** Task objective **
One part of the entries below is wanted: the lines from the one containing "8: (205, 171, 1.58)" through the one containing "21: (45, 106, 2.30)". Write those out exactly and nothing else.
[[ Exercise materials open ]]
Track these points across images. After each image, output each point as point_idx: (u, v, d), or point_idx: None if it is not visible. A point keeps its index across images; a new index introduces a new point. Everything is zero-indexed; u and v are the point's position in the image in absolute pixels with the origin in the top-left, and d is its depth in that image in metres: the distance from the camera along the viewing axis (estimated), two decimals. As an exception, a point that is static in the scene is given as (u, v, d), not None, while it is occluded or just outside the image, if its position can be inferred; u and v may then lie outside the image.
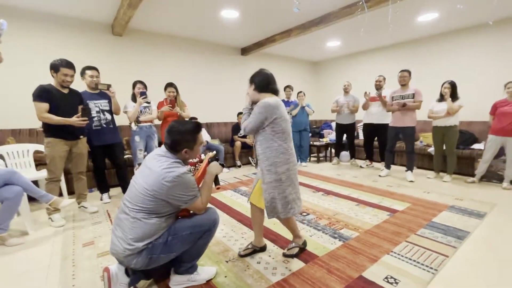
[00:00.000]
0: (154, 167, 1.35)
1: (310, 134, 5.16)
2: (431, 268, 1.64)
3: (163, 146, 1.47)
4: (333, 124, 5.47)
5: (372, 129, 4.37)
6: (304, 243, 1.86)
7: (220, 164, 1.59)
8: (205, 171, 1.58)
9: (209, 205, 1.52)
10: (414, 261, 1.72)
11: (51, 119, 2.32)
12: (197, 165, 1.65)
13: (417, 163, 4.43)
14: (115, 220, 1.41)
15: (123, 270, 1.39)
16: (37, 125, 3.22)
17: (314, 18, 3.96)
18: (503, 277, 1.55)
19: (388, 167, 4.01)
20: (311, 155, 5.59)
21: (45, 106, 2.30)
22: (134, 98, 3.28)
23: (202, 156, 1.70)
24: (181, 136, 1.41)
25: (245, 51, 5.63)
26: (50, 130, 2.40)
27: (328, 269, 1.64)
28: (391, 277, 1.55)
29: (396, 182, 3.67)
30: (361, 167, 4.67)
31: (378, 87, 4.27)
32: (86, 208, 2.73)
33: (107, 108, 2.90)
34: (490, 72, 4.23)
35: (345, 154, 5.05)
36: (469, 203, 2.77)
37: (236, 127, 4.94)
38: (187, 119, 3.74)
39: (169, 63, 4.72)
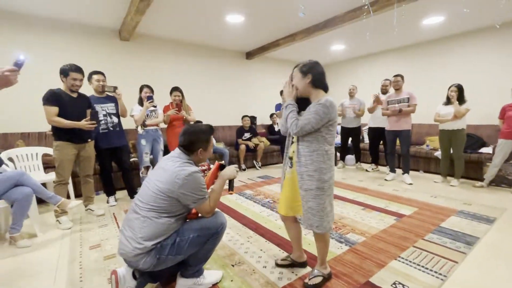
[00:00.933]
0: (167, 166, 1.39)
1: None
2: (440, 274, 1.61)
3: (177, 148, 1.50)
4: (338, 128, 5.46)
5: (377, 133, 4.34)
6: (330, 274, 1.57)
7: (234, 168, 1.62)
8: (213, 177, 1.60)
9: (216, 209, 1.53)
10: (423, 266, 1.69)
11: (61, 122, 2.37)
12: (205, 172, 1.67)
13: (423, 167, 4.38)
14: (124, 221, 1.42)
15: (130, 273, 1.40)
16: (46, 128, 3.28)
17: (318, 22, 3.98)
18: (515, 284, 1.52)
19: (393, 170, 4.00)
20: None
21: (55, 109, 2.35)
22: (141, 102, 3.32)
23: (211, 166, 1.73)
24: (196, 136, 1.46)
25: (249, 55, 5.67)
26: (58, 133, 2.45)
27: (335, 274, 1.62)
28: (399, 283, 1.53)
29: (402, 186, 3.63)
30: (366, 170, 4.64)
31: (385, 91, 4.25)
32: (93, 210, 2.75)
33: (114, 111, 2.94)
34: (497, 75, 4.18)
35: (350, 157, 5.02)
36: (478, 208, 2.72)
37: (240, 131, 4.96)
38: (192, 122, 3.78)
39: (175, 67, 4.77)
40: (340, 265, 1.72)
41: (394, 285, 1.51)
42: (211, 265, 1.76)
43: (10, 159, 2.94)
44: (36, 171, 3.09)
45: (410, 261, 1.76)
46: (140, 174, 3.36)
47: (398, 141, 3.85)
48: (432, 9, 3.55)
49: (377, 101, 4.10)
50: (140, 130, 3.28)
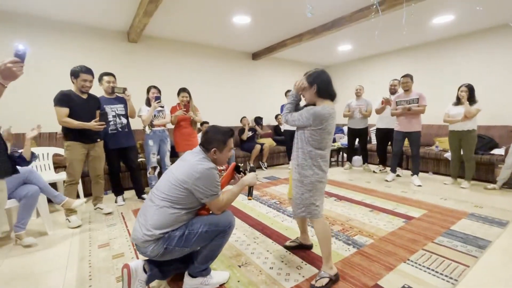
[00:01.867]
0: (188, 158, 1.47)
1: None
2: (451, 278, 1.58)
3: (198, 145, 1.57)
4: (345, 129, 5.41)
5: (385, 134, 4.28)
6: (337, 276, 1.57)
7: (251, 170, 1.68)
8: (229, 176, 1.66)
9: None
10: (432, 270, 1.66)
11: (71, 123, 2.41)
12: (222, 172, 1.70)
13: (433, 168, 4.30)
14: (140, 209, 1.48)
15: (141, 267, 1.44)
16: (57, 129, 3.35)
17: (325, 23, 3.95)
18: (529, 290, 1.48)
19: (394, 171, 3.99)
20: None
[[ Exercise materials closed ]]
** Output below **
8: (205, 171, 1.58)
9: (209, 205, 1.52)
10: (414, 261, 1.72)
11: (51, 119, 2.32)
12: (197, 165, 1.65)
13: (417, 163, 4.43)
14: (115, 220, 1.41)
15: (123, 270, 1.39)
16: (37, 125, 3.22)
17: (314, 18, 3.96)
18: (503, 277, 1.55)
19: (388, 167, 4.01)
20: (311, 155, 5.59)
21: (45, 106, 2.30)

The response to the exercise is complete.